### Stored data

↓↓↓

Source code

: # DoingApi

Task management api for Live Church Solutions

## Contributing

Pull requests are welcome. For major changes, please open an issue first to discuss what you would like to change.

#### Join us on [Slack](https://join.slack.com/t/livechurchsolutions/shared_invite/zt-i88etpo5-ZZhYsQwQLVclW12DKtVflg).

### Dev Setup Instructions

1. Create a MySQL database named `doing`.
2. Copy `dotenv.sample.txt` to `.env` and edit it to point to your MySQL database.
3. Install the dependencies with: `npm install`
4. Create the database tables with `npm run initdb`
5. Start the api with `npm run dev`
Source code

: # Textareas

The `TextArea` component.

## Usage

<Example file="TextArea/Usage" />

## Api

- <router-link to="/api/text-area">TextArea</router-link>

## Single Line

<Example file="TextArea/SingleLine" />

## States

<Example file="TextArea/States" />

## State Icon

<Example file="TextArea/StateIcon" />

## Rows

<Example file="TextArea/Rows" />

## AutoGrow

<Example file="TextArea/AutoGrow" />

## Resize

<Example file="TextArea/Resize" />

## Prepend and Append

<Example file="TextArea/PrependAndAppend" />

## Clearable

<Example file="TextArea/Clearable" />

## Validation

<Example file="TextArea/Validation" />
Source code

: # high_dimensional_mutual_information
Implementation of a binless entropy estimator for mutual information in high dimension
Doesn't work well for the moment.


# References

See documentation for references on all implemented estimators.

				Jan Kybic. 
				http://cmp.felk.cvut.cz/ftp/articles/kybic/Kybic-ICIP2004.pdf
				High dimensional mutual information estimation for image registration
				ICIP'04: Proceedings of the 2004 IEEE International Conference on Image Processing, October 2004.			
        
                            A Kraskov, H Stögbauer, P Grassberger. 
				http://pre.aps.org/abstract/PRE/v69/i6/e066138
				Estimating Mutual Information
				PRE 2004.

↑↑↑

### Exercise goal
What lines of the preceding data include the string "Clearable"? Pull them out.

### Solution
## Clearable
<Example file="TextArea/Clearable" />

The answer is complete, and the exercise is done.